> **Activity**
In the Step 4 reflection, what did the writer's list of resentments call to mind?

Two things gave me courage.

One is directly from the Big Book: Four: “A business which takes no regular inventory usually goes broke. Taking commercial inventory is a fact-finding and a fact-facing process. It is an effort to discover the truth about the stock-in-trade. One object is to disclose damaged or unsalable goods, to get rid of them promptly and without regret. If the owner of the business is to be successful, he cannot fool himself about values. We did exactly the same thing with our lives. We took stock honestly. First, we searched out the flaws in our make-up which caused our failure.” Alcoholics Anonymous World Service (2014-01-05). Alcoholics Anonymous Kindle Edition.

That made sense. If I don’t know what I have, I don’t know what I either need or don’t need.

One of my sponsors said that Step 4 is simply a list of resentments, fears & sexual conduct which have harmed others or where I have been harmed. We do not do this step to beat ourselves up or to dwell on past pain. We do it to find a positive constructive way to deal with the past and move forward one day at a time. That also made sense.

I jumped in, following the format in the Big Book.

I started with a list of my resentments. The list reminded me of the one-time proverbial Manhattan telephone book; I had a lot of resentments, starting from about age 3 until that present moment. There were resentments I had nurtured, nourished, babied, diapered, and lovingly fed, and there were ones that were relatively minor. And I loved writing them out.

At least I loved it until I read this in the Big Book: “It is plain that a life which includes deep resentment leads only to futility and unhappiness. To the precise extent that we permit these, do we squander the hours that might have been worth while. But with the alcoholic, whose hope is the maintenance and growth of a spiritual experience, this business of resentment is infinitely grave. We found that it is fatal. For when harboring such feeling we shut ourselves off from the sunlight of the Spirit. The insanity of alcohol returns and we drink again. And with us, to drink is to die. If we were to live, we had to be free of anger. The grouch and the brainstorm were not for us. They may be the dubious luxury of normal men, but for alcoholics these things are poison.” Alcoholics Anonymous World Service (2014-01-05). Alcoholics Anonymous (Kindle Locations 1308-1314).

> **Data shown**
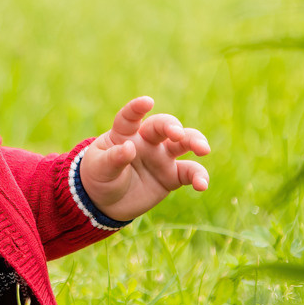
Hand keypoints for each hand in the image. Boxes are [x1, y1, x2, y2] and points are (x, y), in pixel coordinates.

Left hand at [77, 97, 209, 223]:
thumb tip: (129, 148)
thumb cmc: (99, 177)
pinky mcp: (171, 176)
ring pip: (183, 143)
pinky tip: (202, 185)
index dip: (137, 108)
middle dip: (173, 126)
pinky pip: (189, 173)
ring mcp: (161, 157)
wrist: (106, 202)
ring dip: (195, 142)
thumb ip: (114, 158)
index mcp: (124, 133)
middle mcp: (146, 141)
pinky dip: (199, 177)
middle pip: (163, 126)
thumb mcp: (100, 168)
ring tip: (204, 149)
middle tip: (178, 134)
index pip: (131, 116)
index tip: (147, 102)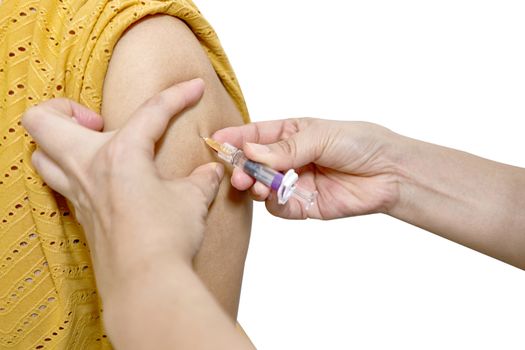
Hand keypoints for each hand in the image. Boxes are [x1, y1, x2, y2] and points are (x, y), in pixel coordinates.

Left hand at [22, 79, 223, 300]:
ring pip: (40, 155)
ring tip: (94, 147)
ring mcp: (77, 195)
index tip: (195, 87)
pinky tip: (104, 181)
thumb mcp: (192, 200)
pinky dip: (72, 173)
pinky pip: (59, 184)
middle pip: (43, 120)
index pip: (152, 111)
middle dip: (64, 108)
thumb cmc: (166, 238)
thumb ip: (201, 180)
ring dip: (59, 142)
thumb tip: (211, 172)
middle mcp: (88, 169)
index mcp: (120, 155)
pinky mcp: (80, 217)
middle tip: (99, 121)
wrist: (146, 285)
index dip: (178, 95)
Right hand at [213, 118, 400, 219]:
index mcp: (291, 134)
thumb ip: (284, 148)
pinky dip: (273, 203)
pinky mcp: (304, 205)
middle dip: (242, 167)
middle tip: (238, 173)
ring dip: (255, 187)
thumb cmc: (360, 143)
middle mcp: (289, 158)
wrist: (390, 174)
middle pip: (254, 163)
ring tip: (257, 186)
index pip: (255, 135)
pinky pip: (279, 208)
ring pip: (262, 186)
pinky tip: (275, 197)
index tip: (216, 142)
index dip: (235, 139)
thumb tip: (250, 150)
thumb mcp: (320, 136)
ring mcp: (295, 182)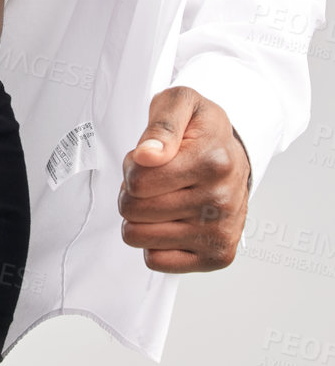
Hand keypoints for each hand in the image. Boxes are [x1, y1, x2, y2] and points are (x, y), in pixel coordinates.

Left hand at [118, 85, 251, 272]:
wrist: (233, 156)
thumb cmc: (201, 131)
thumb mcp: (181, 104)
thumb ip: (162, 124)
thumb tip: (147, 156)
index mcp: (213, 161)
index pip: (136, 181)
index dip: (131, 167)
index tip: (149, 158)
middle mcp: (221, 201)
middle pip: (133, 210)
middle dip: (132, 192)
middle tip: (154, 179)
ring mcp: (221, 233)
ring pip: (138, 237)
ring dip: (140, 218)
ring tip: (161, 198)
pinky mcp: (217, 257)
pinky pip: (156, 261)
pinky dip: (153, 243)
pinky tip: (170, 222)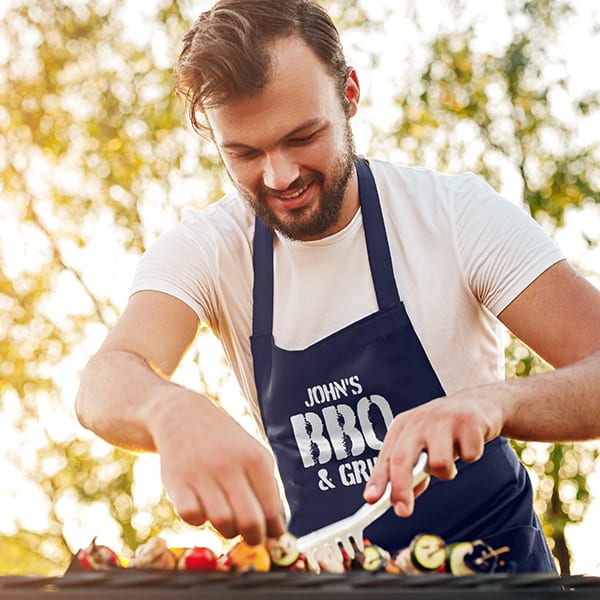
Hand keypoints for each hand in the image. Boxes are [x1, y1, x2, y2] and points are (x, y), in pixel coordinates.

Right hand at [148, 388, 285, 544]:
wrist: (184, 417)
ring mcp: (203, 474)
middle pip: (250, 522)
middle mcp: (230, 465)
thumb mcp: (253, 455)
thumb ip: (267, 490)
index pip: (272, 510)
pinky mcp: (177, 483)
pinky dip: (198, 520)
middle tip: (251, 535)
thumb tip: (278, 531)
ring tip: (227, 517)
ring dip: (227, 529)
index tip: (271, 535)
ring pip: (223, 523)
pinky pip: (192, 518)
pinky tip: (202, 506)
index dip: (273, 530)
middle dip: (253, 537)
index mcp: (256, 459)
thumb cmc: (224, 442)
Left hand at [363, 388, 504, 516]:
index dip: (378, 479)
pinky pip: (470, 456)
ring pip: (439, 464)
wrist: (481, 402)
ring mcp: (443, 418)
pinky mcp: (468, 421)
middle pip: (403, 459)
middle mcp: (420, 420)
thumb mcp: (424, 443)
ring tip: (452, 456)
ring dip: (448, 472)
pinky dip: (472, 455)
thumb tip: (403, 497)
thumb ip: (413, 468)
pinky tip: (471, 442)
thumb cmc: (447, 427)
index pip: (387, 456)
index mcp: (404, 425)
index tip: (371, 500)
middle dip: (400, 489)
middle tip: (403, 511)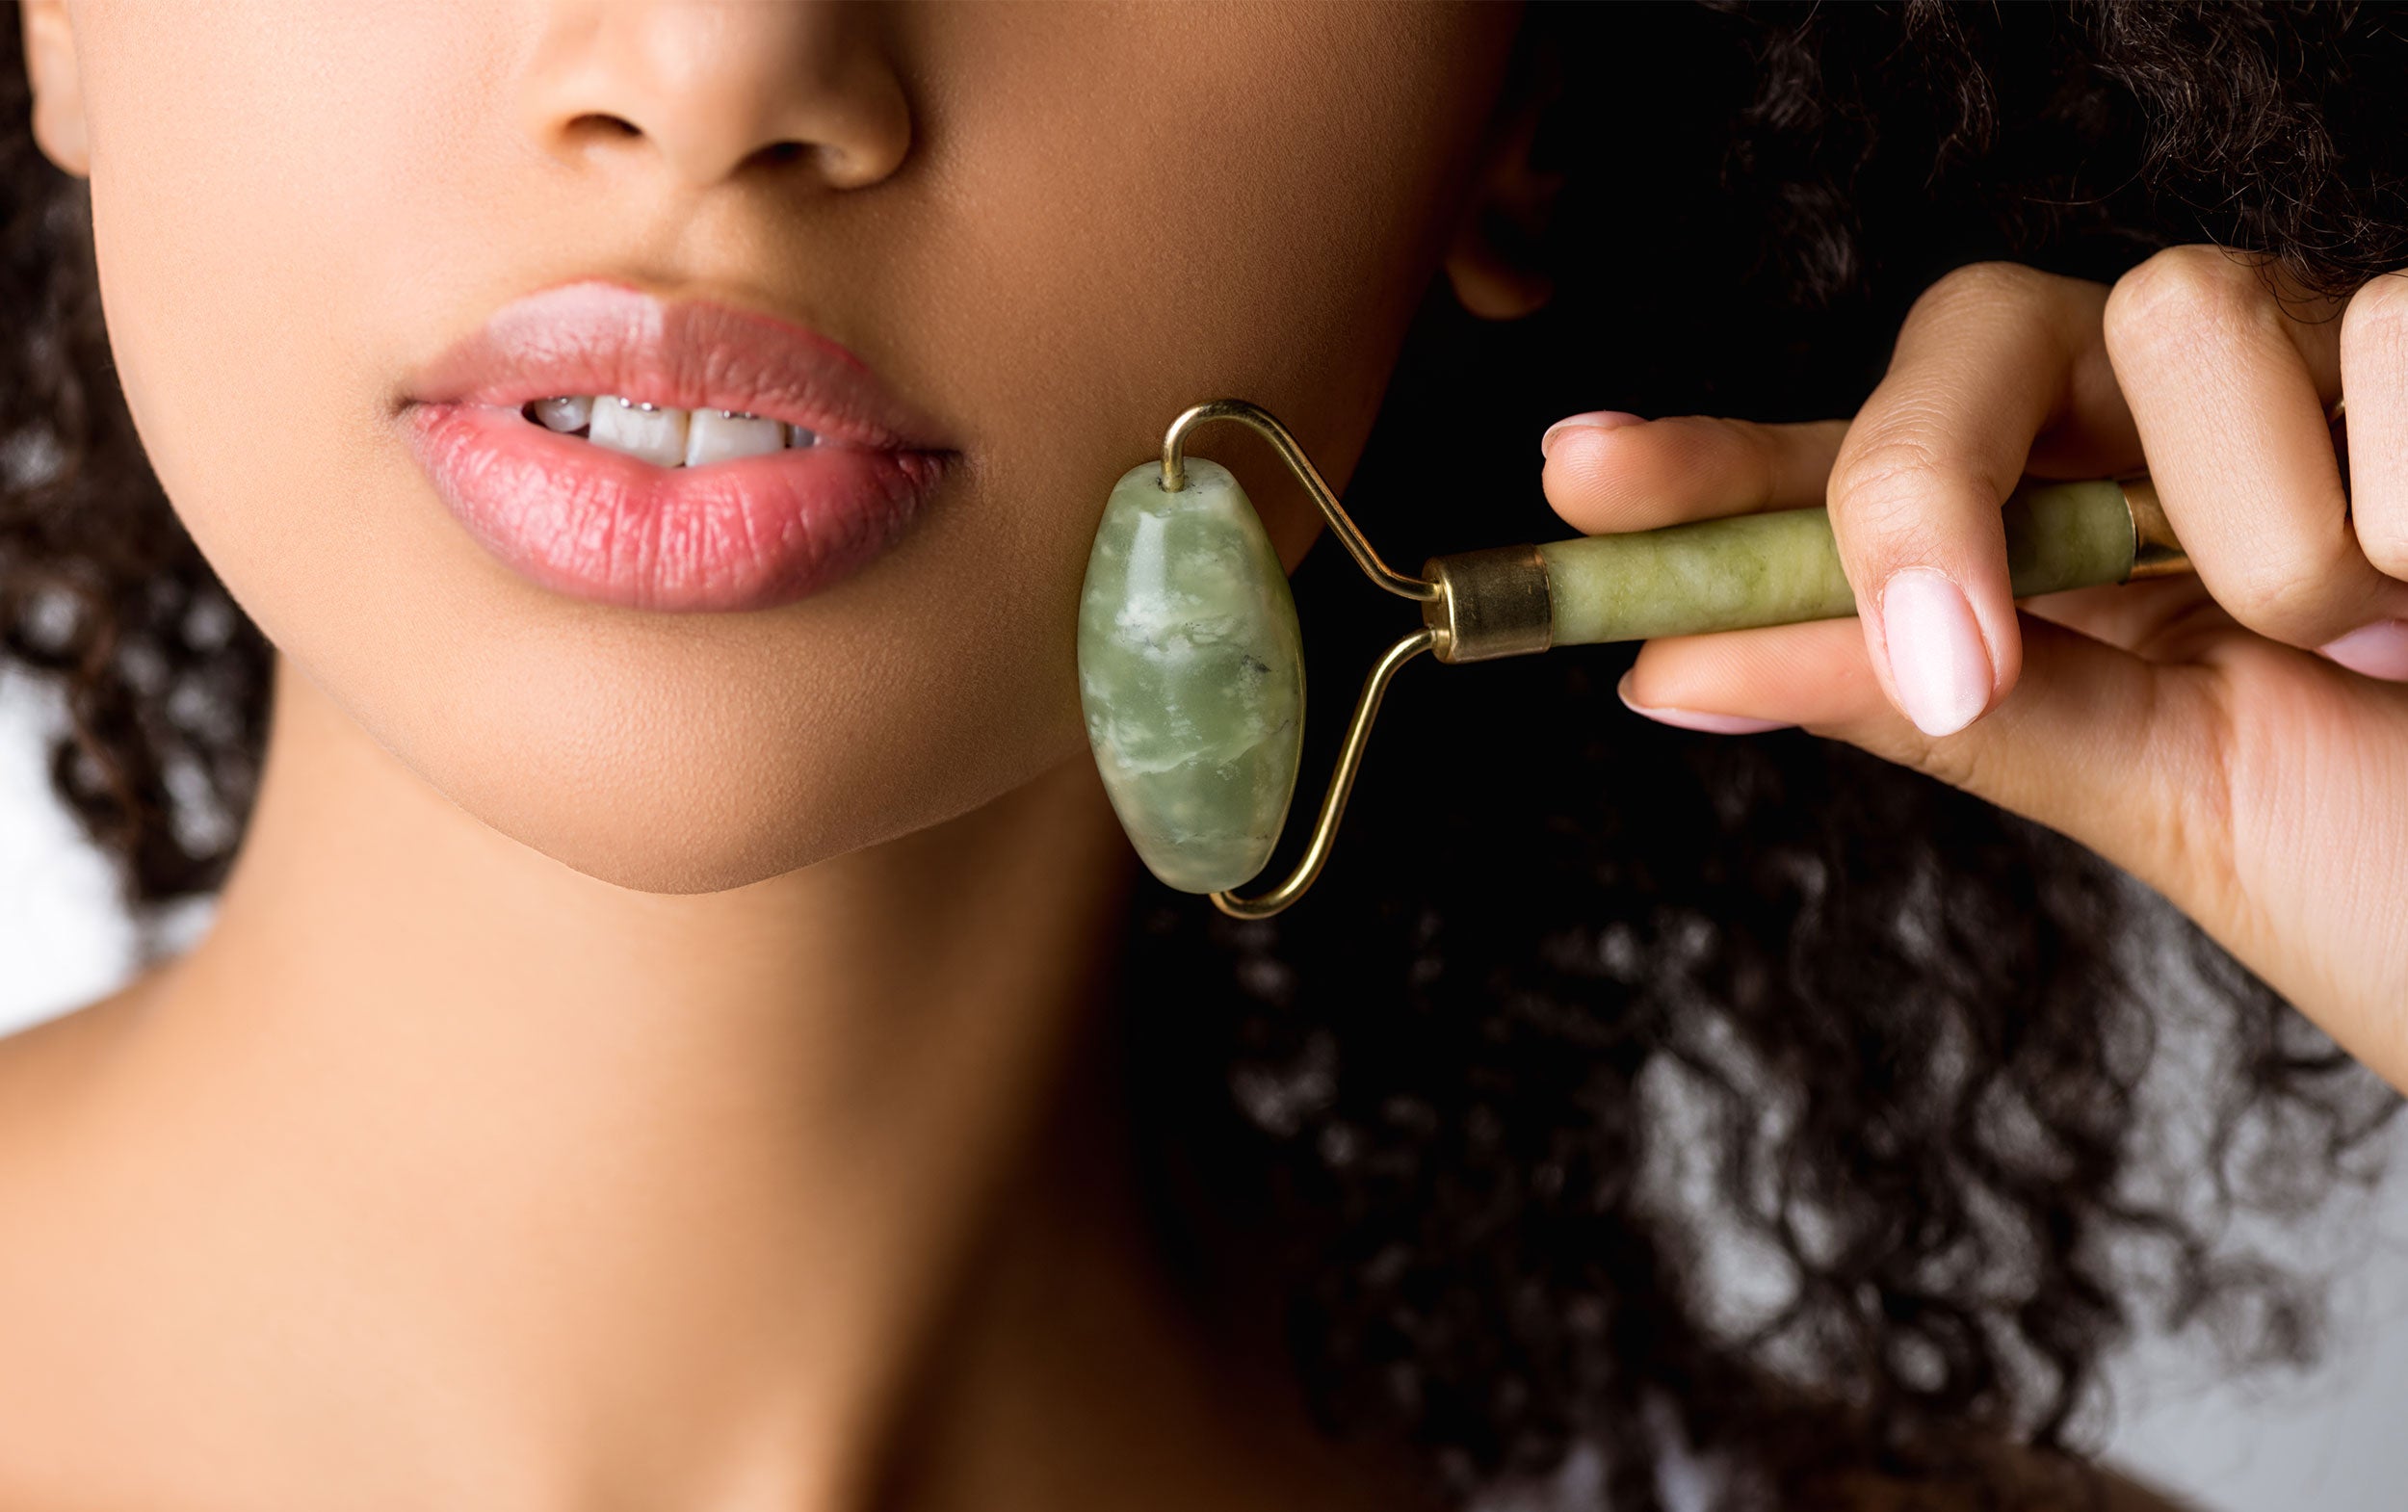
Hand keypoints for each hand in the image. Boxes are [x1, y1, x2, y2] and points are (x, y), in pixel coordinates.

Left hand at [1539, 253, 2407, 1091]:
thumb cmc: (2407, 876)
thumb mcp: (2153, 800)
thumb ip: (1938, 706)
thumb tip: (1671, 669)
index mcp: (2071, 551)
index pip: (1851, 471)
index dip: (1712, 463)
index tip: (1572, 479)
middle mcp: (2178, 437)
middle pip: (1973, 322)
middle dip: (1932, 481)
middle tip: (1982, 658)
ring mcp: (2334, 379)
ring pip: (2189, 308)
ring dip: (2264, 532)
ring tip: (2379, 645)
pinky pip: (2399, 336)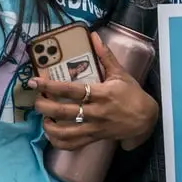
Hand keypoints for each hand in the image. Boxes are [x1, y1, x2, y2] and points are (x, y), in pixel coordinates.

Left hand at [31, 32, 158, 150]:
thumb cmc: (132, 94)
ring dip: (49, 127)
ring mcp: (94, 127)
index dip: (50, 86)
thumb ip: (105, 55)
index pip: (71, 90)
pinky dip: (59, 142)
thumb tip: (94, 36)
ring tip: (43, 118)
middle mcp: (96, 112)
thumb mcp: (120, 73)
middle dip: (44, 106)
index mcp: (101, 94)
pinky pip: (73, 145)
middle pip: (63, 111)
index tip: (35, 82)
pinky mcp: (94, 138)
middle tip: (35, 101)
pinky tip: (52, 133)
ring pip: (65, 133)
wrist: (145, 118)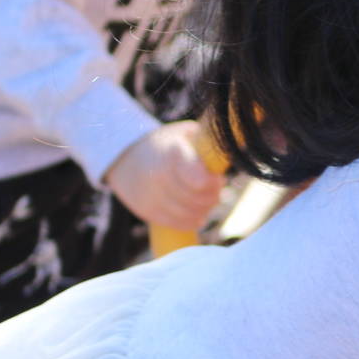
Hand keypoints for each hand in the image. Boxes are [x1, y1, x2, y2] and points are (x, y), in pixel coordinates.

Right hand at [105, 120, 225, 232]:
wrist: (124, 158)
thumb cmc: (166, 144)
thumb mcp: (185, 134)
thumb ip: (206, 144)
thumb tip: (233, 151)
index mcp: (172, 153)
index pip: (199, 179)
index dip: (213, 183)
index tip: (216, 177)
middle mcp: (158, 177)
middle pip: (199, 199)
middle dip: (214, 195)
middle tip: (216, 187)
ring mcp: (151, 196)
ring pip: (191, 214)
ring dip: (205, 208)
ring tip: (206, 198)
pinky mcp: (147, 211)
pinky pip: (179, 223)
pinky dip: (193, 220)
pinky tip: (198, 212)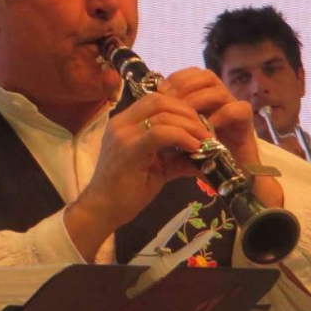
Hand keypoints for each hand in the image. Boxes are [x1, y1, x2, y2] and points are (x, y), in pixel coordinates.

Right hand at [65, 91, 208, 259]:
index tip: (198, 123)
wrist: (103, 210)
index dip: (180, 107)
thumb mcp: (157, 169)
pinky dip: (182, 136)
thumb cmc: (127, 192)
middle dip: (188, 113)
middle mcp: (121, 123)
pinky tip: (194, 147)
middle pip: (160, 101)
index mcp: (124, 123)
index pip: (155, 100)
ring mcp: (123, 135)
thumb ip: (178, 158)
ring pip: (163, 115)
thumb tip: (207, 156)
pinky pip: (160, 133)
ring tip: (205, 140)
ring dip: (189, 125)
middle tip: (206, 130)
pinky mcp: (128, 149)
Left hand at [160, 67, 282, 209]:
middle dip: (185, 85)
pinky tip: (205, 128)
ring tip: (185, 113)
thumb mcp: (178, 144)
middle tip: (169, 98)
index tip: (158, 90)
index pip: (190, 75)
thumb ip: (167, 130)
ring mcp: (233, 109)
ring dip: (199, 99)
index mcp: (202, 100)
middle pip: (205, 76)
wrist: (232, 180)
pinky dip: (219, 117)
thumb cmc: (202, 161)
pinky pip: (235, 110)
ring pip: (219, 89)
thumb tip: (144, 119)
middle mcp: (219, 100)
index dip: (175, 80)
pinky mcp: (246, 123)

> **Task result**
The one-time proverbial Manhattan telephone book.